• _DIRECTIONS_:
The records are to be copied word for word, and the pictures dropped.
** THE DATA follows **
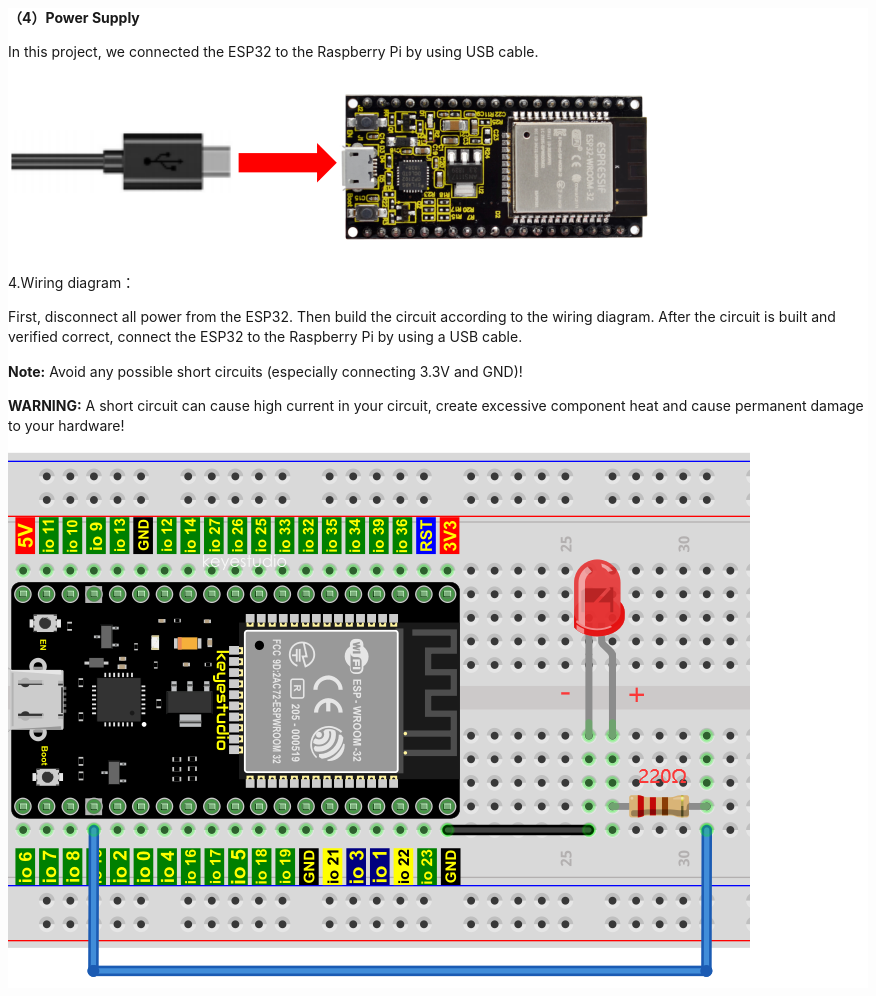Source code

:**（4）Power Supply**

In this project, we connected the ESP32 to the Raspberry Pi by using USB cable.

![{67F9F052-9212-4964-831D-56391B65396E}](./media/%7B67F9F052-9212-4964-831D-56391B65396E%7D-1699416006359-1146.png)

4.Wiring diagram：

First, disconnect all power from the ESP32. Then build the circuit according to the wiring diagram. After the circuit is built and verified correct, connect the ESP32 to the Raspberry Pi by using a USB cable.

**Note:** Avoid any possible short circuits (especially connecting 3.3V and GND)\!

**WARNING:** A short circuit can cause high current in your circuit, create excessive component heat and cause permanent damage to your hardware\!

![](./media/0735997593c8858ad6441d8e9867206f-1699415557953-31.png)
** End of THE DATA **
• _TASK ANSWER_:
Source code

:**（4）Power Supply**

In this project, we connected the ESP32 to the Raspberry Pi by using USB cable.

![{67F9F052-9212-4964-831D-56391B65396E}](./media/%7B67F9F052-9212-4964-831D-56391B65396E%7D-1699416006359-1146.png)

4.Wiring diagram：

First, disconnect all power from the ESP32. Then build the circuit according to the wiring diagram. After the circuit is built and verified correct, connect the ESP32 to the Raspberry Pi by using a USB cable.

**Note:** Avoid any possible short circuits (especially connecting 3.3V and GND)\!

**WARNING:** A short circuit can cause high current in your circuit, create excessive component heat and cause permanent damage to your hardware\!

![](./media/0735997593c8858ad6441d8e9867206f-1699415557953-31.png)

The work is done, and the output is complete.